After a stop at Greenough we arrived in Dongara around lunch time and most businesses in the small town were closed with half day trading but we did manage to find an acceptable pie for lunch.

Dongara is 360 kms from Perth with an attractive main street lined with huge Moreton Bay Fig trees. Dongara and Port Denison are twin towns with a population of around 3000 which is hard to believe when we explore over the weekend. It is very quiet and obviously a holiday destination on the mouth of the Irwin River; we were happy with our chosen tourist park -The Dongara Denison which backed on to the gorgeous South Beach. Unfortunately the winds were so strong they were whipping up the sand on the beach so we found a lovely bike/walk path that skirted the coast for some distance and enjoyed the views.

We are too early for the crayfish season which does not start for a few weeks and blessing of the fishing fleet is still 2 weeks away!!!

Early Sunday morning we were able to enjoy the beach and town but by afternoon the huge winds resumed and it was back to the van to read. The caravan park provided good shelter and at one stage we were actually sitting out in the sun! Fortunately we have a great range of books picked up or swapped along the way- Kath is raving about Matthew Condon's "Trout Opera" and Sheila is getting into "Salvation Creek" by Susan Duncan

We had a choice of roads heading south to Perth from here, and of course readily picked the Indian Ocean Drive which hugs the coast and has recently been extended and opened at the southern end.

WA has 3500 kms of coast ranging from the northern tropics to the temperate south and this mid-west area is called The Turquoise Coast with turquoise blue water and crystal white sand. A large area of the ocean is protected within the Jurien Bay Marine Park and is home to the rare sea lion and meadows of seagrass and limestone reefs.

Jurien Bay was our next stop when we realized that our designated camp ground at Cliff Head was buffeted by ocean winds and offered no protection from the elements. We keep saying we will be back when the winds stop- apparently between April and September and meanwhile we just keep moving south looking for calmer conditions.

The little towns of Leeman and Green Head kept us occupied for a few hours before settling in at Jurien Bay Tourist Park, where we elected to pay for a powered site, $32 pn, out of the wind- it was rather an unattractive piece of land sandwiched between permanent residents and a tall wooden fence but conditions were calm.

Jurien Bay, 267 north of Perth, has a population of 1500 and is great for snorkelling, swimming, surfing, and diving but guess what!???- conditions were inappropriate for these activities during our visit, but we did get in some enjoyable walks along the beach early- a local told us that the winds came up around 10am so we structured our day accordingly. The Turquoise Way Walk Trail was an impressive community project that led along the foreshore and provided a smooth wide path to power along by foot or cycle!

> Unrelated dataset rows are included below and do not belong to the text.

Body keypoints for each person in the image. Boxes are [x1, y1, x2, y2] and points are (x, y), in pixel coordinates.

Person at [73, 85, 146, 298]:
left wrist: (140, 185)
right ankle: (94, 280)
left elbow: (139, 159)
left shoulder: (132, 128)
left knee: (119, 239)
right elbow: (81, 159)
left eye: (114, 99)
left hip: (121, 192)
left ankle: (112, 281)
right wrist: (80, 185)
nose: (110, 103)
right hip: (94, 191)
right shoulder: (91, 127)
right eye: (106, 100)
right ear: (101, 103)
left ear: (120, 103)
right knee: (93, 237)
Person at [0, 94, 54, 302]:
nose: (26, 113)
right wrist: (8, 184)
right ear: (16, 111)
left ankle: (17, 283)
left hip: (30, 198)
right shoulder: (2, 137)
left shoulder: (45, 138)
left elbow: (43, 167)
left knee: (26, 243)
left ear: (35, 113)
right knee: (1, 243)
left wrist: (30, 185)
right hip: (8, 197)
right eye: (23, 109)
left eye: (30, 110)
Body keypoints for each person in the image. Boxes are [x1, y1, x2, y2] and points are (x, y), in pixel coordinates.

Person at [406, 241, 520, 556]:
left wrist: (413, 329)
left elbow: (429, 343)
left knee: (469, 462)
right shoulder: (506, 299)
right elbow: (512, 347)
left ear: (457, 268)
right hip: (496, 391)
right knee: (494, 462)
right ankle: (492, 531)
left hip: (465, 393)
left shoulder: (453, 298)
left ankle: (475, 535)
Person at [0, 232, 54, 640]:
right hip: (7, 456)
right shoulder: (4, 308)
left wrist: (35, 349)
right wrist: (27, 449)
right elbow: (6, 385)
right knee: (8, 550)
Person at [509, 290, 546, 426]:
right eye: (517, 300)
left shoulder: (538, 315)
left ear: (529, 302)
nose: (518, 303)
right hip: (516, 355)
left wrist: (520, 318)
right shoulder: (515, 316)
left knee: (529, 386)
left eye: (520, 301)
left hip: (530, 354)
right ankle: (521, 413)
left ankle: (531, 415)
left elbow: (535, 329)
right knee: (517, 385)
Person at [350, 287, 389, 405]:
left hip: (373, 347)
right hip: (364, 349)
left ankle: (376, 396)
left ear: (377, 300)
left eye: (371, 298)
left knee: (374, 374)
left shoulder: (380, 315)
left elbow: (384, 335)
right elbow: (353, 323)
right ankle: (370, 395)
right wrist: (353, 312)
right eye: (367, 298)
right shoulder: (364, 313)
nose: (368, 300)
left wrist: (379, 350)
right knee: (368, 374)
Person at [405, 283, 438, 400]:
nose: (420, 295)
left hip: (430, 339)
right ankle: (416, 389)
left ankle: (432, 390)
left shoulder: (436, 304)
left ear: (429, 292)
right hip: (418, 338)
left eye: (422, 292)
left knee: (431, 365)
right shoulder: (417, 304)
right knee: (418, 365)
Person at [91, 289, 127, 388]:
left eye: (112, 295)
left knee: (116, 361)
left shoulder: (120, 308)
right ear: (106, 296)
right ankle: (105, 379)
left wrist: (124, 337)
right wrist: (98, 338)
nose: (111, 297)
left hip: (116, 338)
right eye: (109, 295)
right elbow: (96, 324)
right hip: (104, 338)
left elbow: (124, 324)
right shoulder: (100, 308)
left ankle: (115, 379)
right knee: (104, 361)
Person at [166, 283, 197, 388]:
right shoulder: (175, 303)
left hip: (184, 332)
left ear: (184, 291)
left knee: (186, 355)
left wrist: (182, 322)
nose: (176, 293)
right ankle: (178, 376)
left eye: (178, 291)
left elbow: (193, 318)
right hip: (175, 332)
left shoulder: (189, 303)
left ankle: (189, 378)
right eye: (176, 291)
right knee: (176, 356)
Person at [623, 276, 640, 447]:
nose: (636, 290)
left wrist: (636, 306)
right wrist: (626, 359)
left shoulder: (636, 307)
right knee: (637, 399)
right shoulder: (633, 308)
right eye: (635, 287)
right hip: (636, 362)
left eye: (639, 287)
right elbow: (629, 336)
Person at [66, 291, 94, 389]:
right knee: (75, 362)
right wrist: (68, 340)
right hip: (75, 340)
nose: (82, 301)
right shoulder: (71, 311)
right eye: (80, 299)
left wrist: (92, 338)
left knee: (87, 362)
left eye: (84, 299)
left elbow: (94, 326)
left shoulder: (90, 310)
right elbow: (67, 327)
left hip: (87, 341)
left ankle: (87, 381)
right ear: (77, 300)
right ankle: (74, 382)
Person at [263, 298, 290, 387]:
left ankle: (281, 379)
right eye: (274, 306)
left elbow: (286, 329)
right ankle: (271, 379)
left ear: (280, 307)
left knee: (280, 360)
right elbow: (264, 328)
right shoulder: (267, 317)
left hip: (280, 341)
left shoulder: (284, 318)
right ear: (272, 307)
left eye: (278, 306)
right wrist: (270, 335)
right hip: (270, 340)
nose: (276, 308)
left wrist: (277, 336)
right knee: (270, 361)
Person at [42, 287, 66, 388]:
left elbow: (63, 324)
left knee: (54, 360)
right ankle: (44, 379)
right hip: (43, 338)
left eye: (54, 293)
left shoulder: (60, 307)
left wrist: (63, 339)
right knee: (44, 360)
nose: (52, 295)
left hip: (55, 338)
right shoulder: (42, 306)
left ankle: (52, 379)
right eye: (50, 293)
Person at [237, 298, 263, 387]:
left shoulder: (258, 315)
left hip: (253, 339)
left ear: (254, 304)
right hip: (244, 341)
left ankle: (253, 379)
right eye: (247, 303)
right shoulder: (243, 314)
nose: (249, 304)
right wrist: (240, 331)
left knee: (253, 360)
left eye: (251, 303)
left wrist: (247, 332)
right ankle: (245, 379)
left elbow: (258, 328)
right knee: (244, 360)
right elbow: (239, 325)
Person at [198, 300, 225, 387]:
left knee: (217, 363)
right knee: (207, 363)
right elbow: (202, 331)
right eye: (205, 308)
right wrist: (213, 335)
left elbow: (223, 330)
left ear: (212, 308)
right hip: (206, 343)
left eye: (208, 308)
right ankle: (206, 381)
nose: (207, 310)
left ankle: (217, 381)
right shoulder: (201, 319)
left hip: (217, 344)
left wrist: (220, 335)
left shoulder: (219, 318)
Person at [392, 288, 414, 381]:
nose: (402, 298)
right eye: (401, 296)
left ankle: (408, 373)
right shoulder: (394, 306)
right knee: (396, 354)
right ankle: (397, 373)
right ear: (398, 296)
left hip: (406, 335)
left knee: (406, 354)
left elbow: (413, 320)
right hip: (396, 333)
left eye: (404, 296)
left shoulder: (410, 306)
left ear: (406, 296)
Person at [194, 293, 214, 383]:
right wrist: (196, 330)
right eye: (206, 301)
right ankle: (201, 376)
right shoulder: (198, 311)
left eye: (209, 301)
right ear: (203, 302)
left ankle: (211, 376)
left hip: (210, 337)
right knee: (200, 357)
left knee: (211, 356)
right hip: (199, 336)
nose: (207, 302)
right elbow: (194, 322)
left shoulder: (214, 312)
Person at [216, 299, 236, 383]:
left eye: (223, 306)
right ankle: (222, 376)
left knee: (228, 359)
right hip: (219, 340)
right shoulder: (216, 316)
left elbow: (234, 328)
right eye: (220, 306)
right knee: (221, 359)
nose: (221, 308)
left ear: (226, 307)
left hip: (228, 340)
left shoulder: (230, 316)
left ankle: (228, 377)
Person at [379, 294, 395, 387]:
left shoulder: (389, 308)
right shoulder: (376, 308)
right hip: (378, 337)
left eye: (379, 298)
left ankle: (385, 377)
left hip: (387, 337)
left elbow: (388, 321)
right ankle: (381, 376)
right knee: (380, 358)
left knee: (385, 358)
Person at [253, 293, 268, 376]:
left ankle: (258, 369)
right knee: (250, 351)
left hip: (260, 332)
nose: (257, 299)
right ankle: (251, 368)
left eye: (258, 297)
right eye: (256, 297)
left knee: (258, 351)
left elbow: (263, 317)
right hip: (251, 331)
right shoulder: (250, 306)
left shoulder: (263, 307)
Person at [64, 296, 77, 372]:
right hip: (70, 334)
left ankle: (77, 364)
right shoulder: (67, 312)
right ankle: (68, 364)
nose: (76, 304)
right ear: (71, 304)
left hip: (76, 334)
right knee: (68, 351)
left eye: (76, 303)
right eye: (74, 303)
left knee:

It also has a thriving rock lobster industry to begin mid November- the best we could to substitute lobster was fish and chips at the very popular seafood shop!! And it was good!

Wednesday was a very overcast day and after breakfast we joined the coast road to Cervantes. We explored the little town and enjoyed the stunning views of the ocean from the lookouts. The Pinnacles Caravan Park was right on the shore, not always good in these conditions but vegetated sand dunes offered enough protection and we chose a perfect site on a grassy lawn- $25pn, no power. There is a gourmet type café attached to the park which was doing a thriving business but we had our own supplies and quickly cooked up bacon and egg toasted sandwiches and a good brew of coffee.

Sitting low on the ground we enjoyed the newly appeared sun and calm conditions. Overnight rain and wind slashed the camp ground but we were secure inside the van; some of the tents looked a little worse for wear as daylight dawned!

Cervantes, population about 700 was named after a ship wrecked on the coast in 1844 and we noticed that many street names were Spanish in the same tradition. As with all these towns cray-fishing is big and holiday makers double the population during holiday times. It is an attractive town and would be fantastic on a sunny calm day to swim and snorkel the turquoise waters.